(Stored data entries)
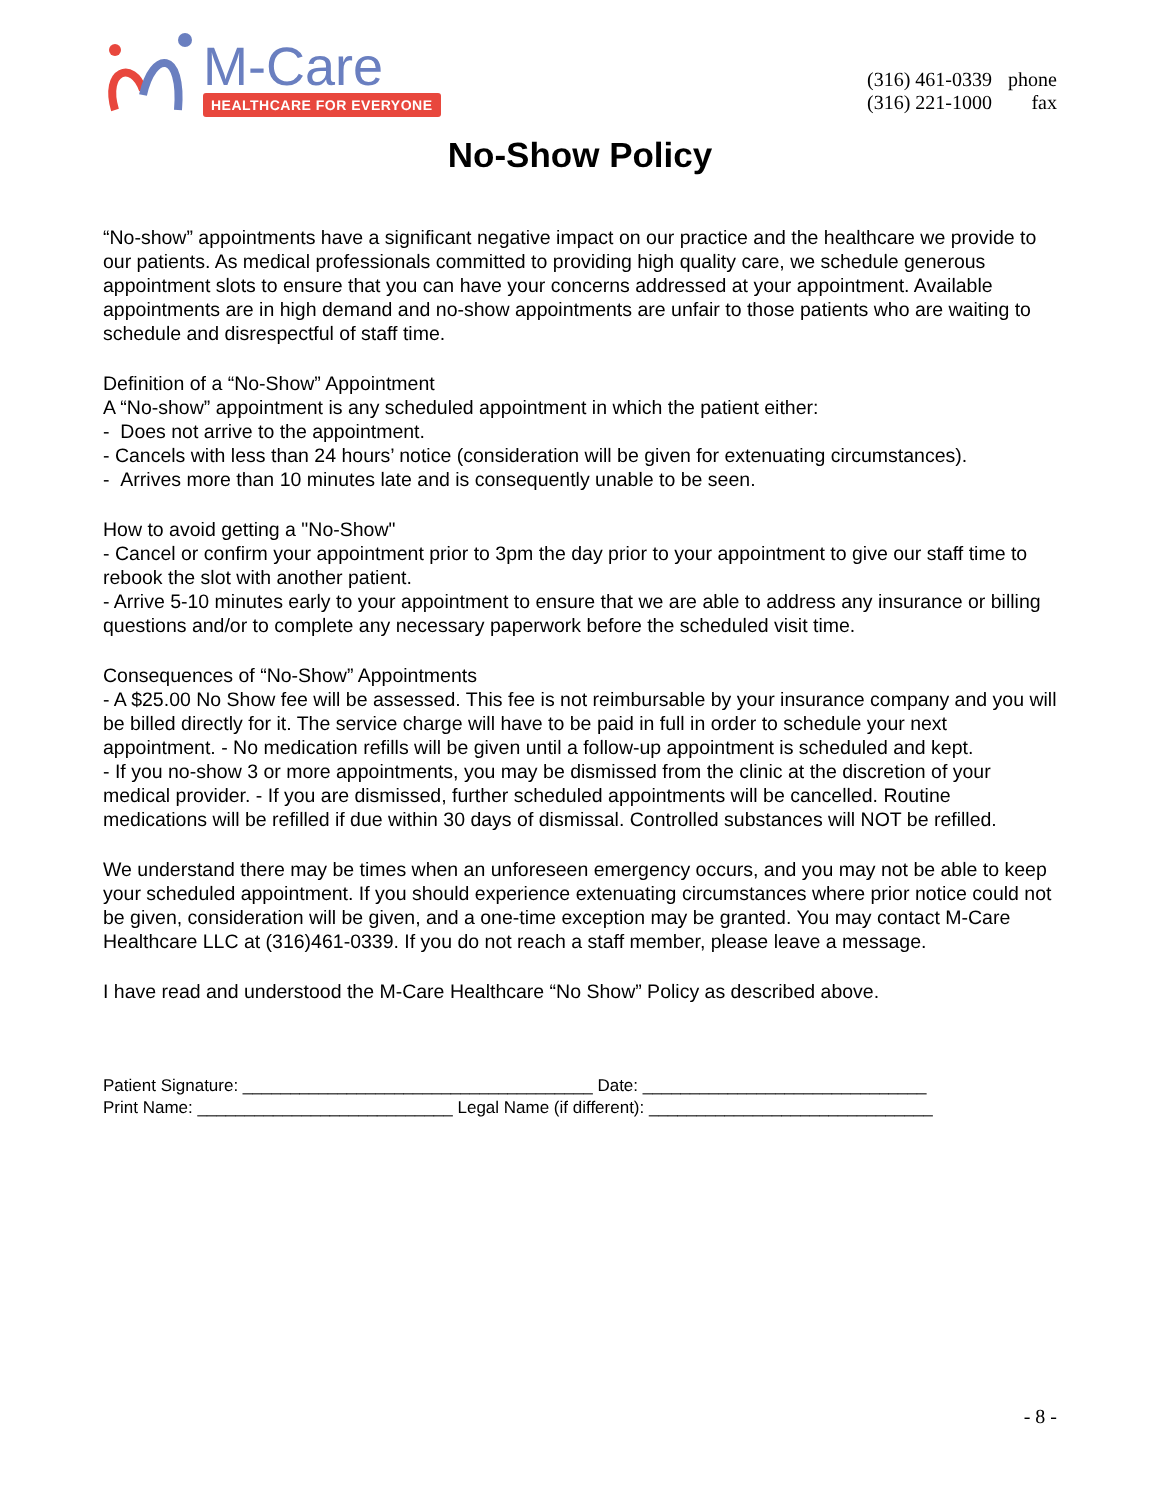M-Care
HEALTHCARE FOR EVERYONE
(316) 461-0339 phone
(316) 221-1000 fax
No-Show Policy
“No-show” appointments have a significant negative impact on our practice and the healthcare we provide to our patients. As medical professionals committed to providing high quality care, we schedule generous appointment slots to ensure that you can have your concerns addressed at your appointment. Available appointments are in high demand and no-show appointments are unfair to those patients who are waiting to schedule and disrespectful of staff time.
Definition of a “No-Show” Appointment
A “No-show” appointment is any scheduled appointment in which the patient either:
- Does not arrive to the appointment.
- Cancels with less than 24 hours’ notice (consideration will be given for extenuating circumstances).
- Arrives more than 10 minutes late and is consequently unable to be seen.
How to avoid getting a "No-Show"
- Cancel or confirm your appointment prior to 3pm the day prior to your appointment to give our staff time to rebook the slot with another patient.
- Arrive 5-10 minutes early to your appointment to ensure that we are able to address any insurance or billing questions and/or to complete any necessary paperwork before the scheduled visit time.
Consequences of “No-Show” Appointments
- A $25.00 No Show fee will be assessed. This fee is not reimbursable by your insurance company and you will be billed directly for it. The service charge will have to be paid in full in order to schedule your next appointment. - No medication refills will be given until a follow-up appointment is scheduled and kept.
- If you no-show 3 or more appointments, you may be dismissed from the clinic at the discretion of your medical provider. - If you are dismissed, further scheduled appointments will be cancelled. Routine medications will be refilled if due within 30 days of dismissal. Controlled substances will NOT be refilled.
We understand there may be times when an unforeseen emergency occurs, and you may not be able to keep your scheduled appointment. If you should experience extenuating circumstances where prior notice could not be given, consideration will be given, and a one-time exception may be granted. You may contact M-Care Healthcare LLC at (316)461-0339. If you do not reach a staff member, please leave a message.
I have read and understood the M-Care Healthcare “No Show” Policy as described above.
Patient Signature: _____________________________________ Date: ______________________________
Print Name: ___________________________ Legal Name (if different): ______________________________
- 8 -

**Task:** Retype the data exactly; images stay out.

**Solution to this task:**
M-Care
HEALTHCARE FOR EVERYONE
(316) 461-0339 phone
(316) 221-1000 fax
No-Show Policy
“No-show” appointments have a significant negative impact on our practice and the healthcare we provide to our patients. As medical professionals committed to providing high quality care, we schedule generous appointment slots to ensure that you can have your concerns addressed at your appointment. Available appointments are in high demand and no-show appointments are unfair to those patients who are waiting to schedule and disrespectful of staff time.
Definition of a “No-Show” Appointment
A “No-show” appointment is any scheduled appointment in which the patient either:
- Does not arrive to the appointment.
- Cancels with less than 24 hours’ notice (consideration will be given for extenuating circumstances).
- Arrives more than 10 minutes late and is consequently unable to be seen.
How to avoid getting a "No-Show"
- Cancel or confirm your appointment prior to 3pm the day prior to your appointment to give our staff time to rebook the slot with another patient.
- Arrive 5-10 minutes early to your appointment to ensure that we are able to address any insurance or billing questions and/or to complete any necessary paperwork before the scheduled visit time.
Consequences of “No-Show” Appointments
- A $25.00 No Show fee will be assessed. This fee is not reimbursable by your insurance company and you will be billed directly for it. The service charge will have to be paid in full in order to schedule your next appointment. - No medication refills will be given until a follow-up appointment is scheduled and kept.
- If you no-show 3 or more appointments, you may be dismissed from the clinic at the discretion of your medical provider. - If you are dismissed, further scheduled appointments will be cancelled. Routine medications will be refilled if due within 30 days of dismissal. Controlled substances will NOT be refilled.
We understand there may be times when an unforeseen emergency occurs, and you may not be able to keep your scheduled appointment. If you should experience extenuating circumstances where prior notice could not be given, consideration will be given, and a one-time exception may be granted. You may contact M-Care Healthcare LLC at (316)461-0339. If you do not reach a staff member, please leave a message.
I have read and understood the M-Care Healthcare “No Show” Policy as described above.
Patient Signature: _____________________________________ Date: ______________________________
Print Name: ___________________________ Legal Name (if different): ______________________________
- 8 -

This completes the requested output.